- WHAT NEEDS TO BE DONE: Exact reproduction of all the entries is required, without any of their pictures.

- INFORMATION SUPPLIED:
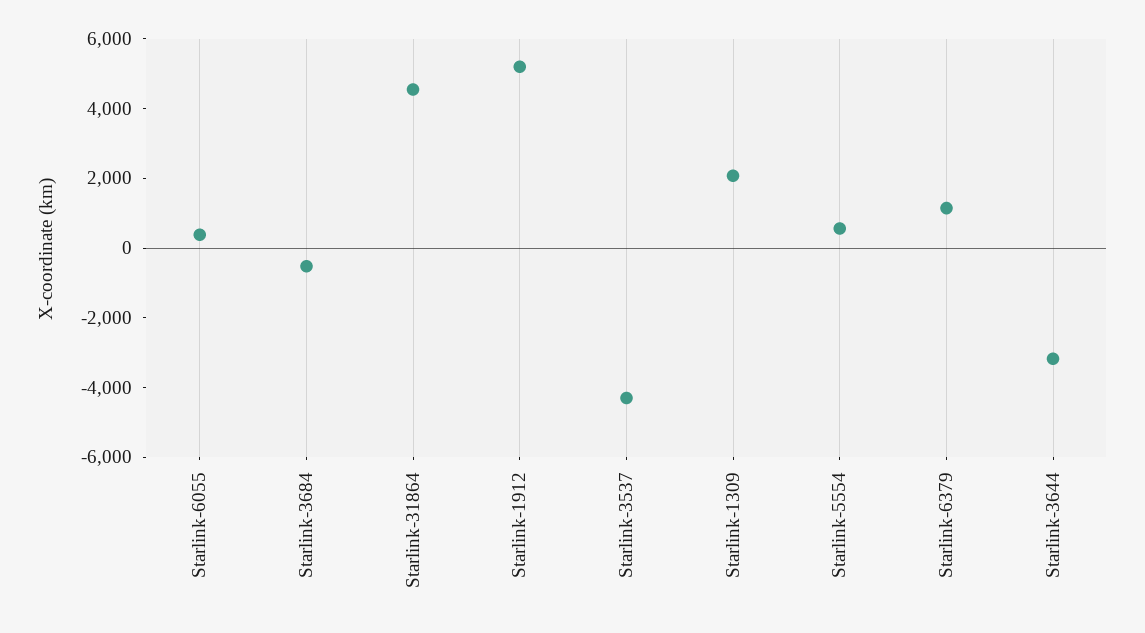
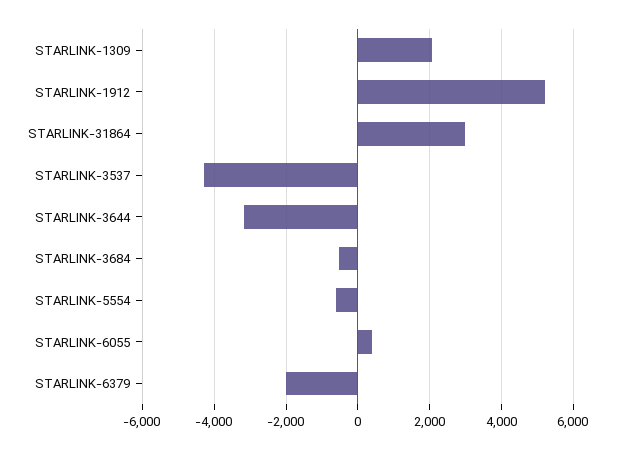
  {
    "Starlink-6055": 400,
    "Starlink-3684": -600,
-   "Starlink-31864": 4500,
+   "Starlink-31864": 3000,
    "Starlink-1912": 5200,
    "Starlink-3537": -4200,
    "Starlink-1309": 2000,
-   "Starlink-5554": 500,
+   "Starlink-5554": -600,
-   "Starlink-6379": 1000,
+   "Starlink-6379": -2000,
    "Starlink-3644": -3200
  }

- TASK RESULT:
  {
    "Starlink-6055": 400,
    "Starlink-3684": -600,
-   "Starlink-31864": 4500,
+   "Starlink-31864": 3000,
    "Starlink-1912": 5200,
    "Starlink-3537": -4200,
    "Starlink-1309": 2000,
-   "Starlink-5554": 500,
+   "Starlink-5554": -600,
-   "Starlink-6379": 1000,
+   "Starlink-6379": -2000,
    "Starlink-3644": -3200
  }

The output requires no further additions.